Abrió la puerta una mujer regordeta de cincuenta y tantos años con la cara arrugada y el cabello gris recogido en un moño. -¿Sí? -preguntó. -Tengo una cita con el señor Forsyth. Me llamo Brett.
Lo acompañó, subiendo un angosto tramo de escaleras hasta un pequeño despacho con una máquina de escribir sobre un escritorio maltrecho. Llamó con los nudillos a una puerta y apareció Sandy, sonriendo de oreja a oreja. Vestía un traje de raya diplomática, con un pañuelo rojo en el bolsillo superior de la chaqueta.
– ¡Harry! Bienvenido a Nuevas Iniciativas. -Miró sonriendo a la secretaria, y ésta se ruborizó inesperadamente-. Ya veo que conoces a María, prepara el mejor té de Madrid. Dos tés y dos cafés, María.
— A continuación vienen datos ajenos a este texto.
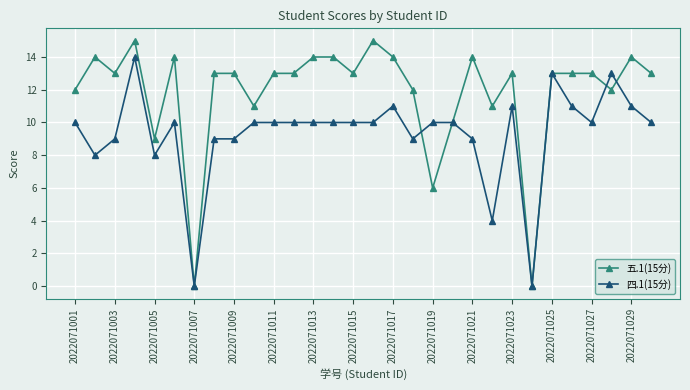

Which series has the largest total across all categories?

五.1(15分)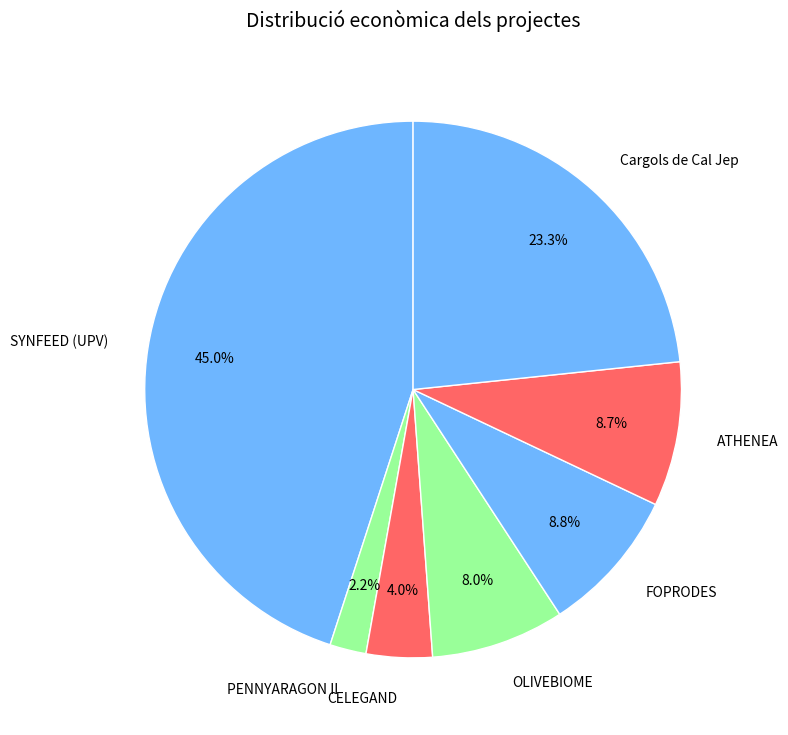

How many segments does this pie chart have?

7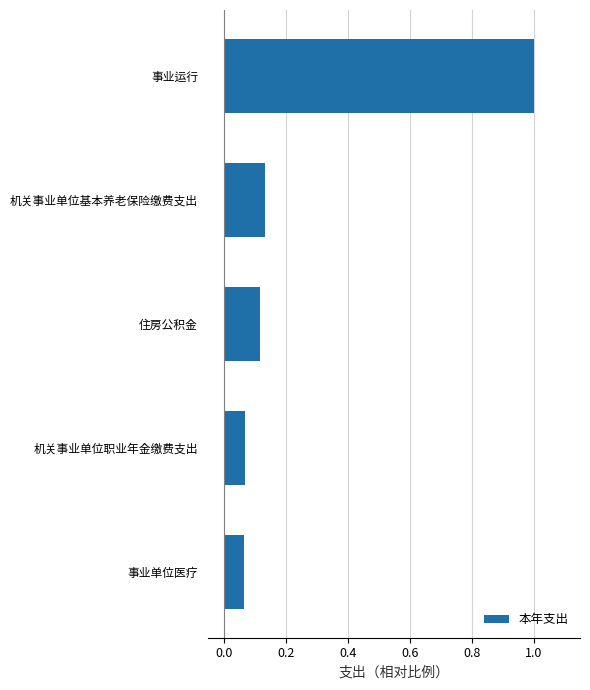

What is the approximate value at 事业运行?

1.0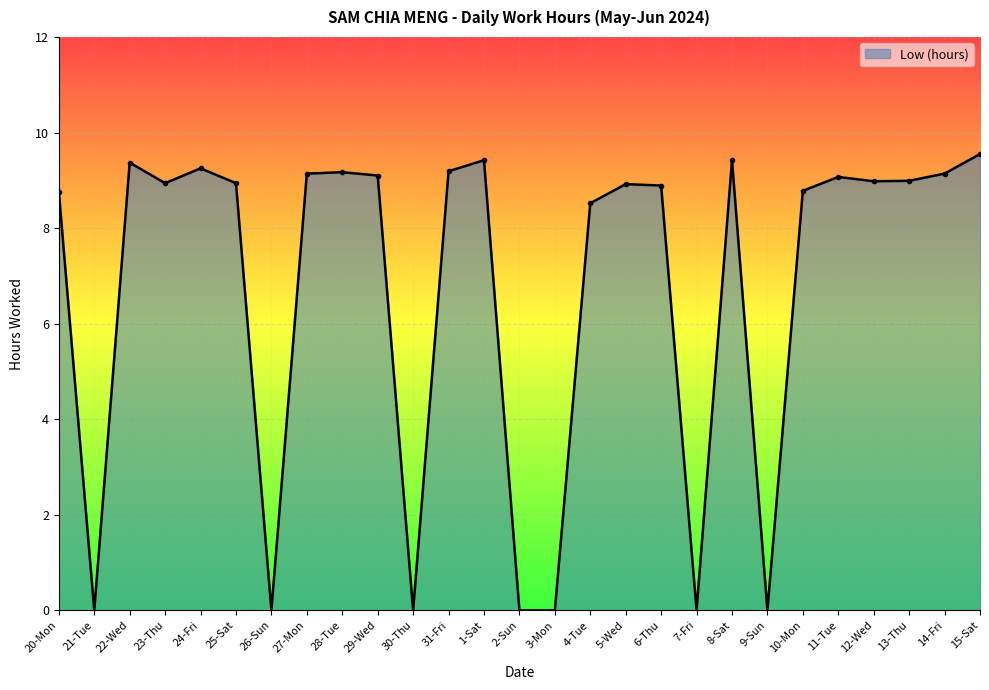

Where does the data first go above 8?

20-Mon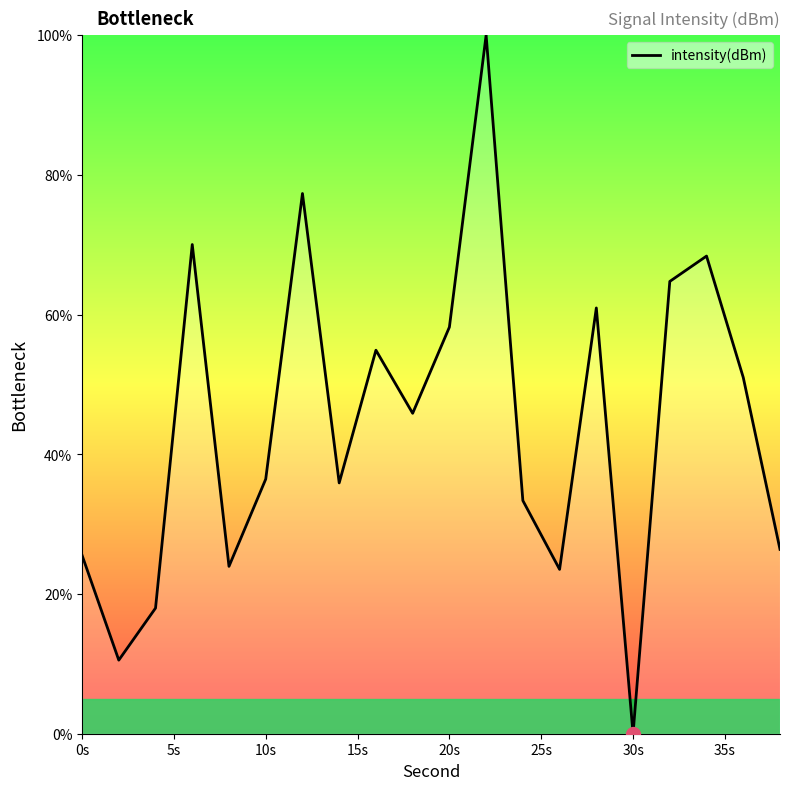

What is the maximum value shown in the chart?

100.0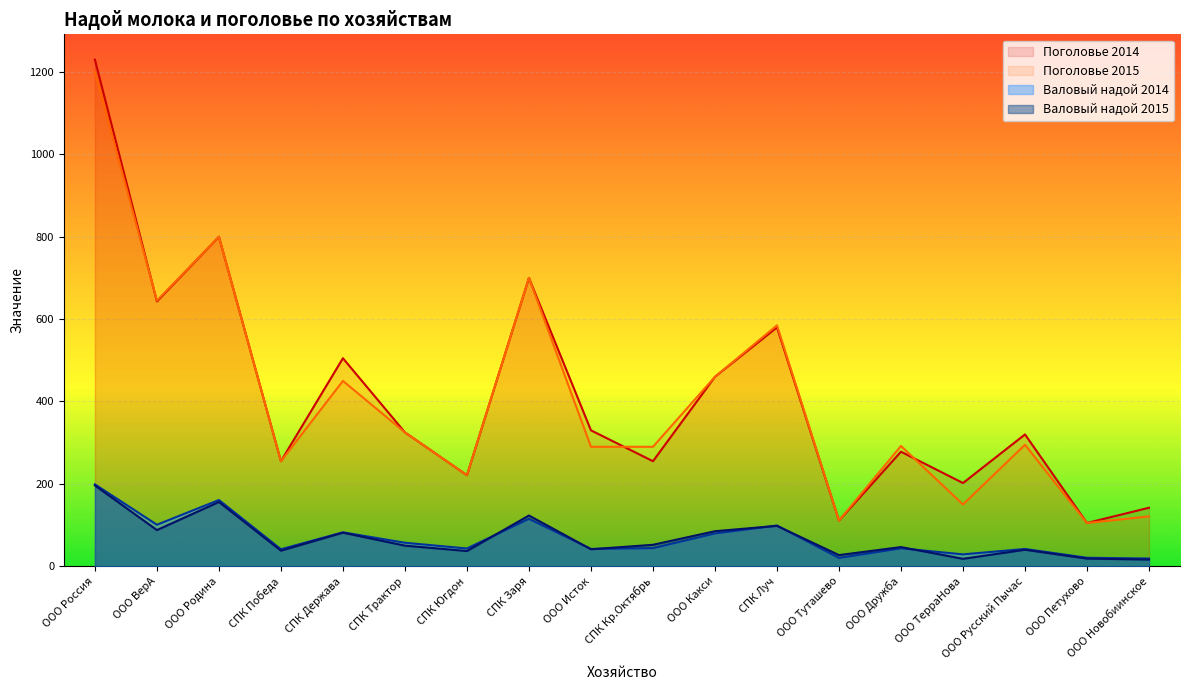

Reading right to left, list all the values displayed in this chart.

Поголовье 2014: ООО Новобиинское=142.0	ООО Петухово=105.0	ООО Русский Пычас=320.0	ООО ТерраНова=202.0	ООО Дружба=278.0	ООО Туташево=111.0	СПК Луч=580.0	ООО Какси=460.0	СПК Кр.Октябрь=255.0	ООО Исток=330.0	СПК Заря=700.0	СПК Югдон=221.0	СПК Трактор=325.0	СПК Держава=505.0	СПК Победа=255.0	ООО Родина=800.0	ООО ВерА=643.0	ООО Россия=1230.0
Поголовье 2015: ООО Новобиинское=121.0	ООО Петухово=105.0	ООО Русский Пычас=295.0	ООО ТерраНова=150.0	ООО Дружба=292.0	ООО Туташево=111.0	СПК Луч=585.0	ООО Какси=460.0	СПК Кр.Октябрь=290.0	ООО Исток=290.0	СПК Заря=700.0	СПК Югдон=221.0	СПК Трактор=325.0	СПК Держава=450.0	СПК Победа=255.0	ООО Родина=800.0	ООО ВерА=645.0	ООО Россия=1200.0
Валовый надой 2014: ООО Новобиинское=18.7	ООО Петухово=20.5	ООО Русский Пычас=41.9	ООО ТерраНова=28.8	ООО Дружба=43.5	ООО Туташево=20.2	СПК Луч=98.8	ООО Какси=79.6	СПК Кр.Октябрь=44.0	ООО Исток=42.0	СПК Заря=115.2	СПК Югдон=43.1	СПК Трактор=57.0	СПК Держава=82.3	СПК Победа=41.2	ООО Родина=160.8	ООО ВерА=100.7	ООО Россия=198.8
Валовый надой 2015: ООО Новобиинское=16.2	ООО Петухово=18.5	ООО Русский Пычас=40.0	ООО ТерраНова=18.0	ООО Дружба=46.5	ООО Туташево=27.0	СПК Луч=98.0	ООО Какси=85.0	СПК Кр.Октябрь=52.0	ООО Исток=41.2	СПК Заря=123.1	СПК Югдон=36.9	СПК Трактор=50.0	СПК Держава=81.5	СПК Победа=37.8	ООО Родина=156.0	ООО ВерА=87.8	ООО Россия=196.2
La secretaria se retiró de inmediato.
– Vamos.
Sandy acompañó a Harry a una estancia sorprendentemente espaciosa. Una mesa de gran tamaño atestada de mapas y papeles ocupaba toda una pared. Harry se sorprendió al ver relucientes botes metálicos parecidos a termos apilados, también, sobre la mesa. Por encima de la mesa destacaba una reproducción de un lienzo del siglo XIX. Un mar tropical rebosante de vida salvaje, con unos reptiles gigantescos que se atacaban entre sí con sus mandíbulas ensangrentadas mientras en el cielo de arriba unos pterodáctilos circunvolaban la escena. Al otro lado, tras un enorme escritorio de madera de roble, dos hombres vestidos de paisano permanecían sentados fumando.